--- TASK PROMPT ---
Please copy the data word for word, from the line holding "5. **Компоненты для" through the end of the data, both ends included.

--- EXERCISE MATERIALS ---
BEGIN

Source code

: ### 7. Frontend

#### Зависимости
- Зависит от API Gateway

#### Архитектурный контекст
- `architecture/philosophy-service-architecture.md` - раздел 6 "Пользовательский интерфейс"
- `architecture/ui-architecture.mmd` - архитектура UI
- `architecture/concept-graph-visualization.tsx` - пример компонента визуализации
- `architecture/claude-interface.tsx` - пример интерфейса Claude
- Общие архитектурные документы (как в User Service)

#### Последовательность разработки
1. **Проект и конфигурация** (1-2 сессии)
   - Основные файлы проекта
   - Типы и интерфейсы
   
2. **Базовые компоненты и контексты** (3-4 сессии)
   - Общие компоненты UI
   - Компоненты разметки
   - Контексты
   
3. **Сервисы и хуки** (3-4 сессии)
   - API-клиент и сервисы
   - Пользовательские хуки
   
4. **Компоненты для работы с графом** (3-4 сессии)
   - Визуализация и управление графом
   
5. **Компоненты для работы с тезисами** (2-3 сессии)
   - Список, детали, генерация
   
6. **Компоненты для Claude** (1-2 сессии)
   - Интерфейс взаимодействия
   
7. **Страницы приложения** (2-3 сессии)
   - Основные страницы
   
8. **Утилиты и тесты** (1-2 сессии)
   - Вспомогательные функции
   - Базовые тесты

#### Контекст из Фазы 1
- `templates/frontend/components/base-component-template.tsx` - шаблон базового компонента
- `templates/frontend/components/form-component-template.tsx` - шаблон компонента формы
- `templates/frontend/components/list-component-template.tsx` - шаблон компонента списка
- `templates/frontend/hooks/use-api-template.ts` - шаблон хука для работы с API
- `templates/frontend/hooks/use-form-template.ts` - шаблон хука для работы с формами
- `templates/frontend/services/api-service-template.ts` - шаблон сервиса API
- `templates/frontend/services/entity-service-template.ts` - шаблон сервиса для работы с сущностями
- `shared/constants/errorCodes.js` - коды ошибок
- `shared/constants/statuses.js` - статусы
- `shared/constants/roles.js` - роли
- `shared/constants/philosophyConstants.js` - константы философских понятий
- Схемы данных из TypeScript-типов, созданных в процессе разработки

END

--- EXPECTED ANSWER ---
5. **Компоненты для работы с тезисами** (2-3 сессии)
   - Список, детали, генерация
   
6. **Компоненты для Claude** (1-2 сессии)
   - Интерфейс взаимодействия
   
7. **Страницы приложения** (2-3 сессии)
   - Основные страницы
   
8. **Утилиты и тесты** (1-2 сессии)
   - Вспомогательные функции
   - Базовые тесты

#### Контекст из Фазы 1
- `templates/frontend/components/base-component-template.tsx` - шаблон базового компонента
- `templates/frontend/components/form-component-template.tsx` - шаблон компонента формы
- `templates/frontend/components/list-component-template.tsx` - шаблон компонента списка
- `templates/frontend/hooks/use-api-template.ts` - шаблон хука для работы с API
- `templates/frontend/hooks/use-form-template.ts` - шаблон хука для работы с формами
- `templates/frontend/services/api-service-template.ts` - шаблон сервиса API
- `templates/frontend/services/entity-service-template.ts` - шаблон сервиса для работы с сущностями
- `shared/constants/errorCodes.js` - коды ошибок
- `shared/constants/statuses.js` - статусы
- `shared/constants/roles.js` - роли
- `shared/constants/philosophyConstants.js` - константы философских понятий
- Схемы данных из TypeScript-типов, созданных в процессе разработки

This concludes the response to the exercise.